The study, titled Impact of quasi-elimination of Wuchereria bancrofti on HIV incidence in southwest Tanzania: a 12-year prospective cohort study, was published in The Lancet HIV.
It suggests that controlling the parasite could serve as an additional strategy to reduce HIV transmission in endemic regions.
The research was led by Inge Kroidl, Thomas F Marandu, Lucas Maganga, Sacha Horn, and Mkunde Chachage, alongside collaborators from the National Institute for Medical Research (NIMR), Mbeya Medical Research Centre, and LMU University Hospital Munich.
The study was conducted in Kyela, Mbeya Region, an area previously known for high prevalence of Wuchereria bancrofti, the parasite responsible for lymphatic filariasis, which causes hydrocele and elephantiasis locally known as mabusha and matende.
The main objective was to assess the impact of reducing W. bancrofti infection through mass drug administration on HIV incidence.
This followed earlier findings in 2016 by the same research group showing that individuals with the infection had a 2.3-fold higher risk of acquiring HIV.
The Risk of HIV Infections through Nematode Organism (RHINO) study ran from 2007 to 2019.
It drew on data from the Evaluation and Monitoring of the Impact of New Interventions (EMINI) study, which followed participants annually between 2007 and 2011, and later incorporated follow-up data collected in 2019.
Researchers tested participants for HIV and circulating filarial antigen, an indicator of W. bancrofti infection.
The study tracked 1,139 individuals who were HIV-negative at the end of the initial surveillance period in 2011, assessing outcomes after mass drug administration with ivermectin and albendazole conducted between 2009 and 2015.
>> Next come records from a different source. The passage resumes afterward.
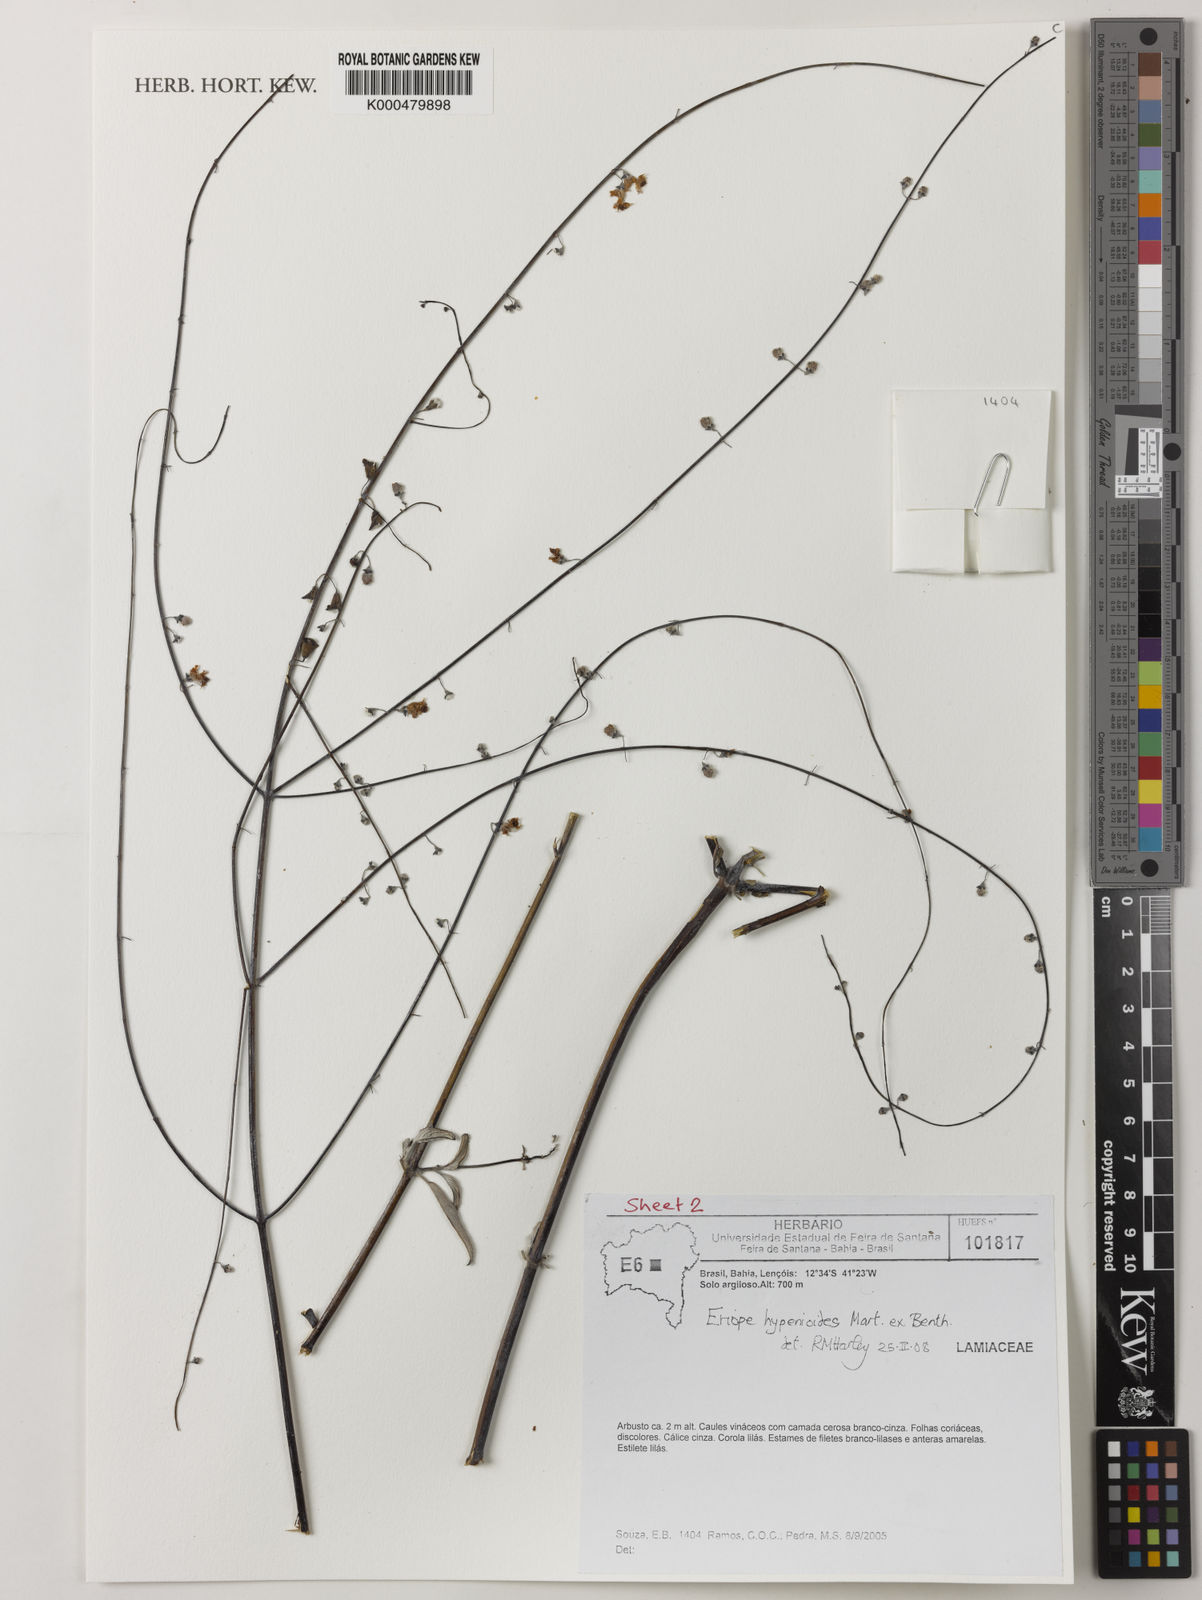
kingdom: Plantae
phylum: Tracheophyta
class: Magnoliopsida
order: Lamiales
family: Lamiaceae
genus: Eriope
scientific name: Eriope hypenioides
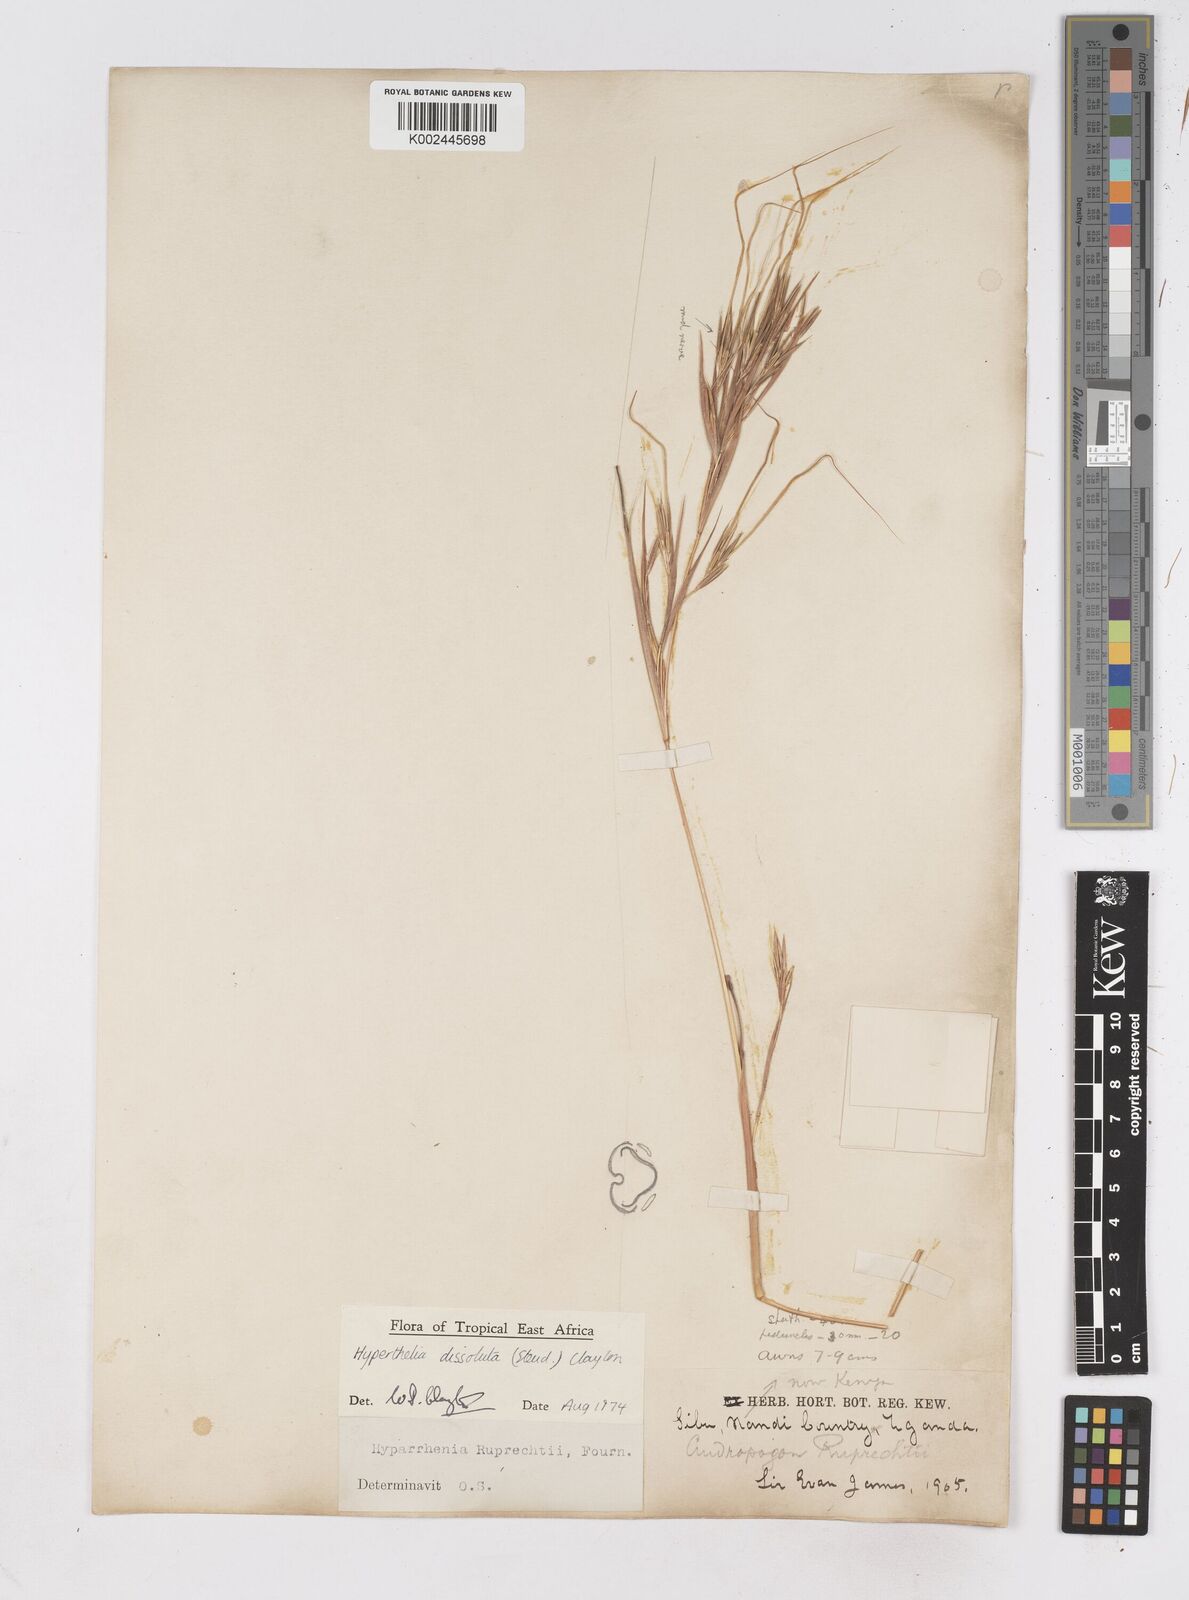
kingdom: Plantae
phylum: Tracheophyta
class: Liliopsida
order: Poales
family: Poaceae
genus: Hyperthelia
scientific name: Hyperthelia dissoluta
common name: Yellow thatching grass
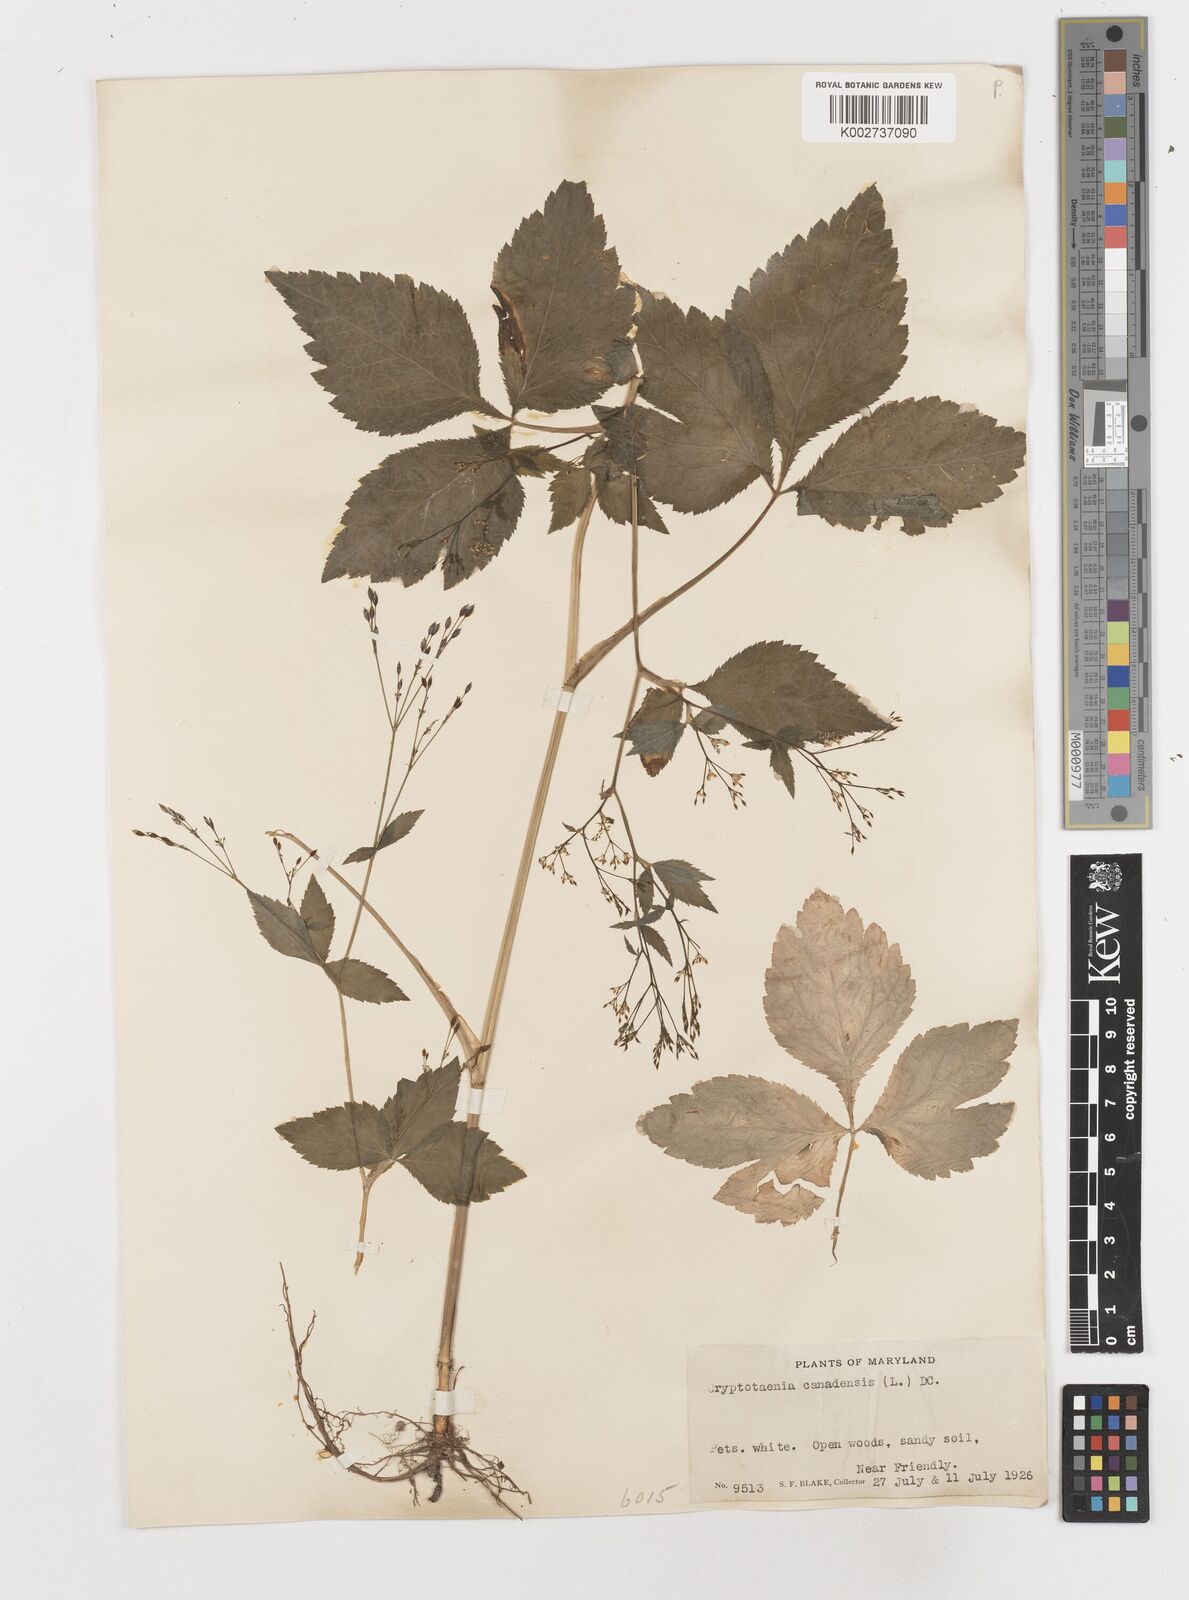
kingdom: Plantae
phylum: Tracheophyta
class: Magnoliopsida
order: Apiales
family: Apiaceae
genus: Cryptotaenia
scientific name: Cryptotaenia canadensis
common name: Honewort
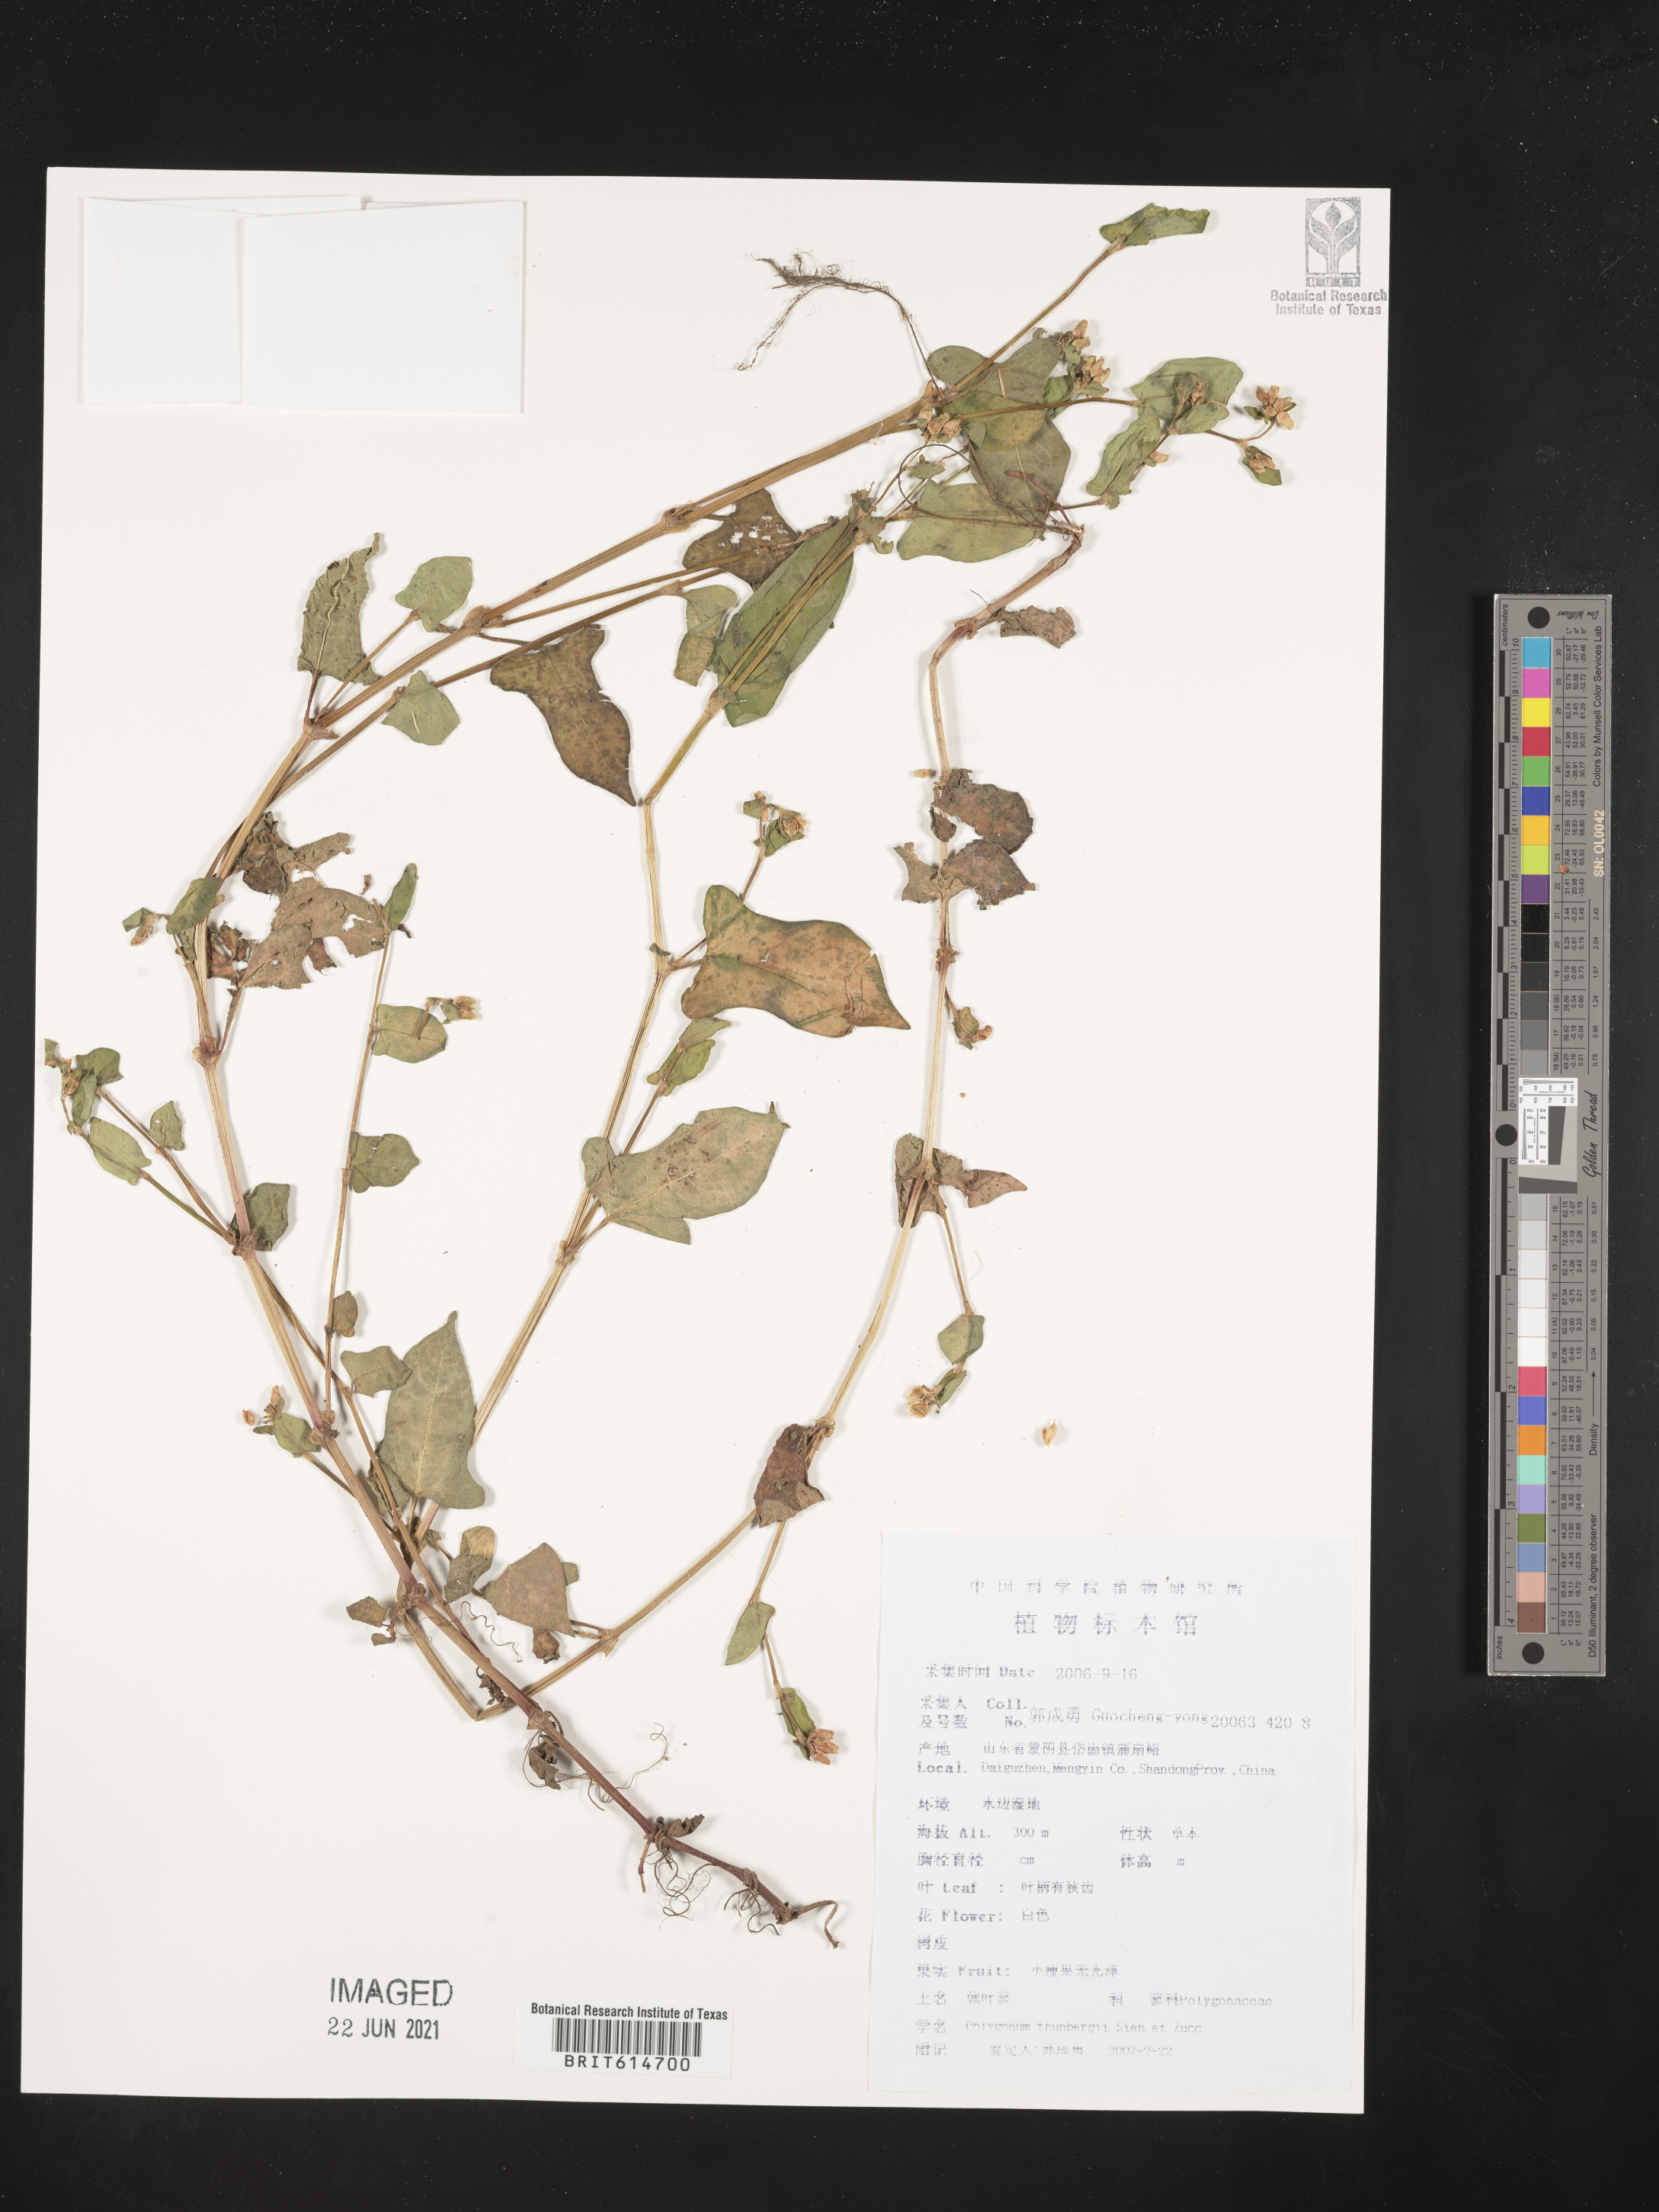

The study found that mass drug administration led to near elimination of the parasite in the area, with prevalence among adults falling from 35.1 percent in 2009 to 1.7 percent in 2019.
Importantly, HIV incidence declined significantly among participants who were cured of the infection. In this group, age-adjusted HIV incidence fell from 1.77 cases per 100 person-years in 2007–2011 to 0.60 in 2011–2019.
By contrast, HIV incidence among those who had never been infected remained broadly stable, moving from 0.80 to 0.66 cases per 100 person-years, a pattern the researchers say supports the role of W. bancrofti in increasing HIV susceptibility.
The study concludes that chronic W. bancrofti infection increases susceptibility to HIV by activating CD4 immune cells targeted by the virus.
It adds that this heightened risk is reversible after successful treatment.
Researchers say the findings support including elimination of W. bancrofti as an additional public health measure in areas with high prevalence, alongside existing HIV prevention strategies.
They further argue that neglected tropical diseases should be central to global health strategies, noting that such infections not only cause morbidity but also increase vulnerability to HIV.
The study suggests that treating elephantiasis-related infections could therefore deliver dual public health benefits: reducing both lymphatic filariasis and HIV transmission.